Анна вгляделась: Мусек стоял рядом с Виктором, Виктор неприязненно морщился, а Мусек радовался, как отец, наблюдающий первые шаги младенца. Назло ему она пошла быстрее, притворясь, будто для нее это не составляет никакого труда.

Однако Виктор был недоволен:

— Мне пришлось идти назад три километра, целый час пропал…

— Разве ты не видел, что меня нет?

— Ах, знаешь! Я был уверен, что ты идешь. Впрочем, через определенные промежутки времени я тебя окликал…

— Граф думал, что вы убежали вперед, — Мусек поторопился помочь Виктору, — и так спешил нагнать вас, что я едва за ним поспевал!

Анна сердито отвернулась от него. Мусек попытался взять ее рюкзак, у него своих вещей не было, даже шапки. Она не давала. Тогда вмешался Виктор:

— О чем ты думаешь! Пройдешь километр и снова выдохнешься. Раз уж тебе предлагают…

Без вещей ей стало легче.

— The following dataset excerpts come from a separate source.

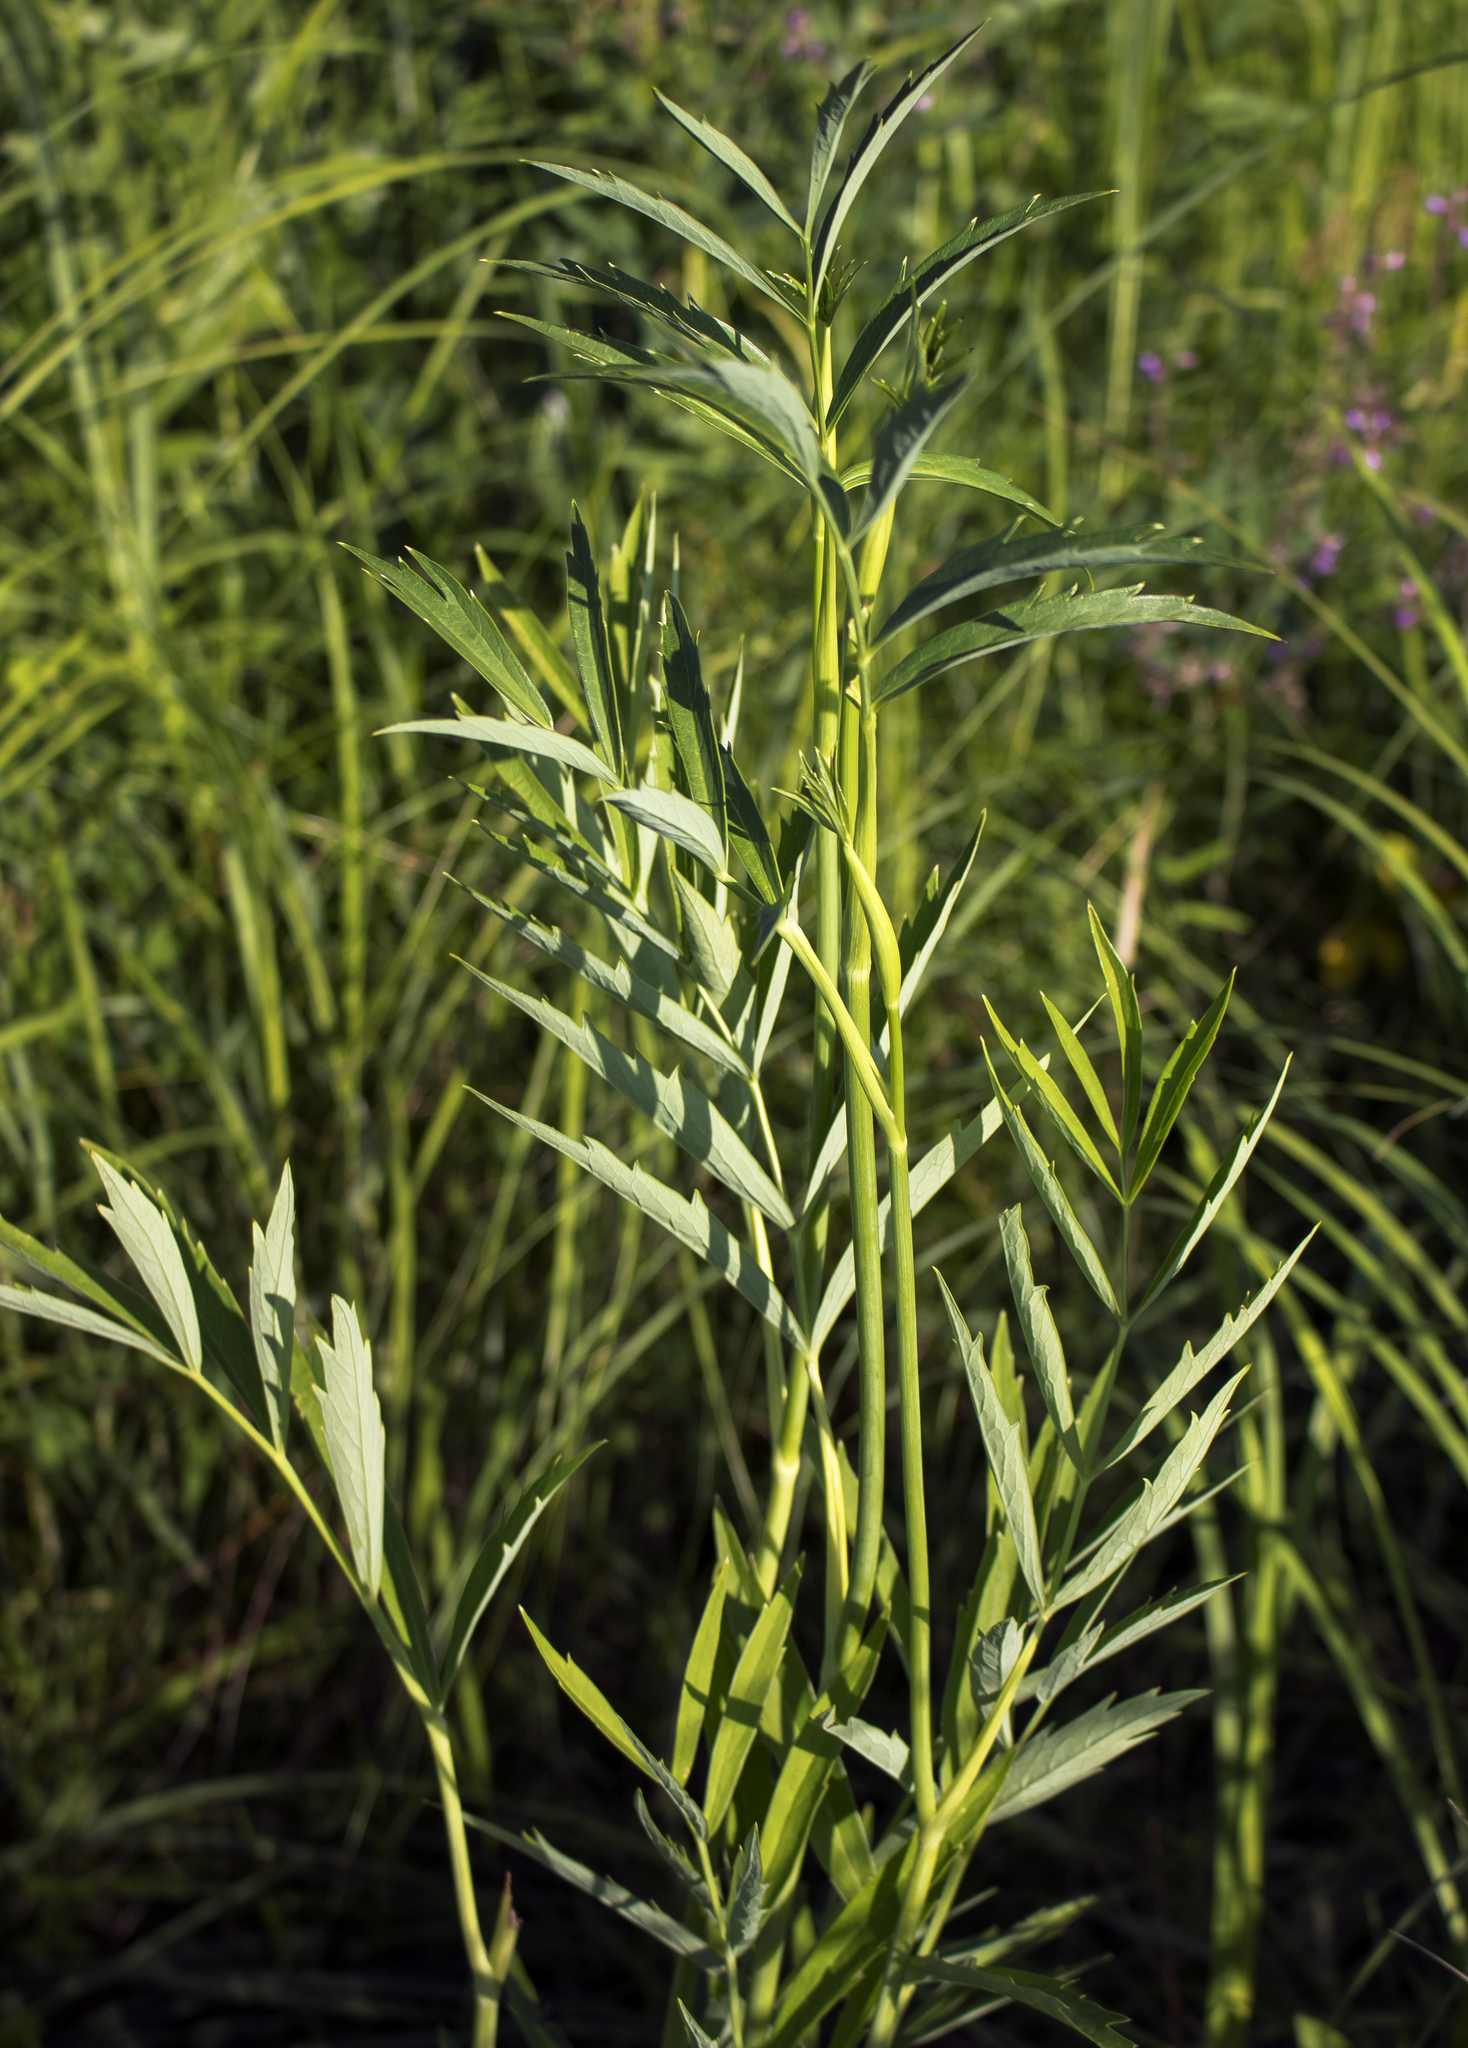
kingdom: Plantae
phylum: Tracheophyta
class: Magnoliopsida
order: Apiales
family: Apiaceae
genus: Oxypolis
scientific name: Oxypolis rigidior
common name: Cowbane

Только примерно в километре от Минска Мазовецкого перед глазами опять замелькали золотые пчелки. Виктор подбадривал ее:

— Ну, еще немножко, в городе отдохнем.

Мусек, однако, поглядел на небо и нахмурился:

— Я думаю, что графиня права. Лучше на лоне природы, чем в такой дыре, как этот городишко!

Вероятно, Виктор уловил в его словах нечто большее, чем только плохую остроту, потому что не стал возражать. Они свернули в первый попавшийся сосняк — там было полно отдыхающих беженцев — и опустились под предпоследней свободной сосной. Тотчас вслед за ними место у последней сосны заняла семья из четырех человек: молодая женщина с ребенком в коляске, молодой мужчина с огромным, килограммов на десять, караваем хлеба, пожилая женщина, тащившая неведомо для чего верхнюю часть швейной машины.

Анна с наслаждением села, скинула туфли и только тогда почувствовала, как горят у нее ступни. Она содрогнулась при мысли, что снова, быть может через полчаса, придется идти. Губы у нее запеклись, она попыталась их облизнуть, но язык, высушенный пылью, не слушался ее. Мусек вдруг встал.

— Я сейчас…

— Зачем ты его привел? — прошипела Анна, едва Мусек отошел. — Какой-то паяц!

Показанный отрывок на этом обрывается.